Two more ingredients are needed to help spark Pittsburgh's talent economy. The experience needed to cultivate a successful start-up is often lacking. Pittsburgh 2.0 can help in this regard, bringing the right people together in what could be characterized as a Flat World:
HYPE knows no borders. So it was probably inevitable that Bangalore would be branded another Silicon Valley, soon to be populated by armies of entrepreneurs and venture capitalists. Reality is more sobering, but something is afoot. More venture capital (VC) is flowing into the country—including some from American VC firms active in India—and a growing share of it is being invested in innovative early-stage firms.
Things are moving in the right direction, but this is hardly Silicon Valley. For one thing, the infrastructure for technology entrepreneurs is at “an early stage”, says Surendra Jain of the Indian arm of Sequoia Capital, a Silicon Valley VC firm. The “term sheets” listing the financing conditions are the same, he says, but the courts may not interpret them in the same way. Similarly, professional networks and the collective knowledge of how things are done are still developing. This is why Helion Ventures, a local VC firm, has made a speciality of advising entrepreneurs by, say, helping them find a chief financial officer.

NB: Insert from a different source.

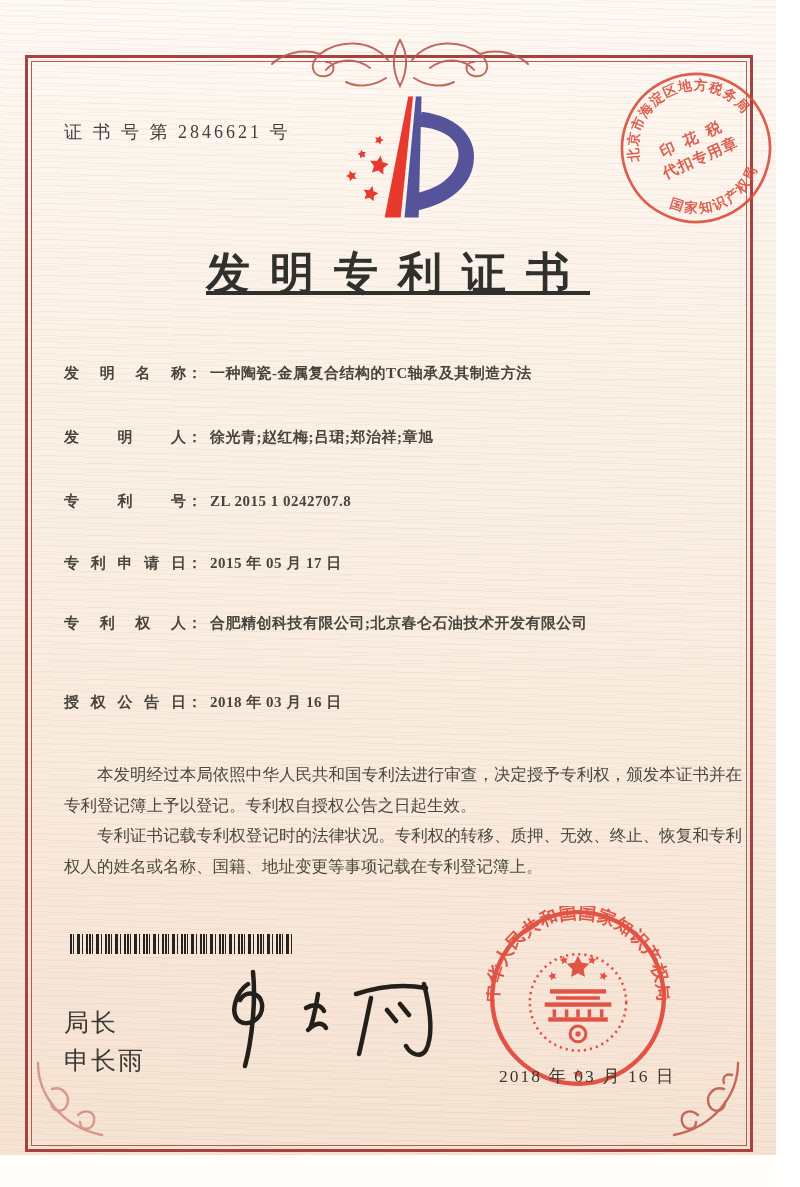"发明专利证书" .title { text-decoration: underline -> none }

But putting together proximity, density, connectivity, and experience is still not enough to approximate Silicon Valley. The magic dust is the entrepreneurial spirit. What is missing are immigrants, both domestic and international. I hypothesize that the drive to boomerang back to Pittsburgh is the kind of intrinsic motivation necessary to cultivate the kind of risk takers Pittsburgh desperately needs.
1 comment:
This isn't my field, I live in North Oakland and write short stories about Pittsburgh, but I suppose there is such a thing as "too much density." The University of Pittsburh/UPMC seems to be buying up a lot of real estate and it claims to be a non-profit. Like I said, this is not my field, but that can't be good for region.